Below is a listing; restate from it, character for character, the lines beginning at the line holding "systems, and other Emergency Alert System" and ending at the line holding "Emergency Alert System architecture", both included.

========================================

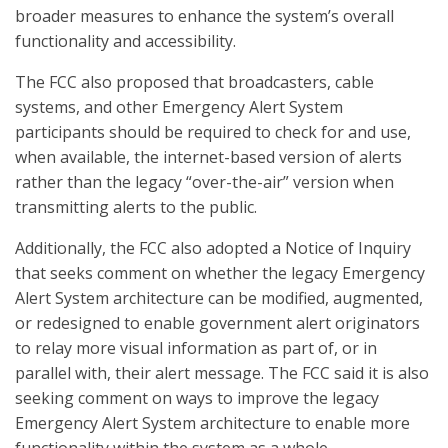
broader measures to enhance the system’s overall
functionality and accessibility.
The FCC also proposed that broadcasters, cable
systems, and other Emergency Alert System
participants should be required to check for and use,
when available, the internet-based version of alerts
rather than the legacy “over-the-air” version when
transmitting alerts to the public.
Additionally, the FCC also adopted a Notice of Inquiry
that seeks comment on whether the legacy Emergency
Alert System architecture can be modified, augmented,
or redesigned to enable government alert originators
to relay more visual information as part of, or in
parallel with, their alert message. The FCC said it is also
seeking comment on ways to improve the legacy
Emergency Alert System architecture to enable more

========================================

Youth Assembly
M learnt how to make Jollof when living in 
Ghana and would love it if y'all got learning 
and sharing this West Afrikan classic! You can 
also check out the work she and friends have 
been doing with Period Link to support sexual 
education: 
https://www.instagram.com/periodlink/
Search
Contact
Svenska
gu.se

========================================

*Result below*.
systems, and other Emergency Alert System
participants should be required to check for and use,
when available, the internet-based version of alerts
rather than the legacy “over-the-air” version when
transmitting alerts to the public.
Additionally, the FCC also adopted a Notice of Inquiry
that seeks comment on whether the legacy Emergency
Alert System architecture can be modified, augmented,
or redesigned to enable government alert originators
to relay more visual information as part of, or in
parallel with, their alert message. The FCC said it is also
seeking comment on ways to improve the legacy
Emergency Alert System architecture to enable more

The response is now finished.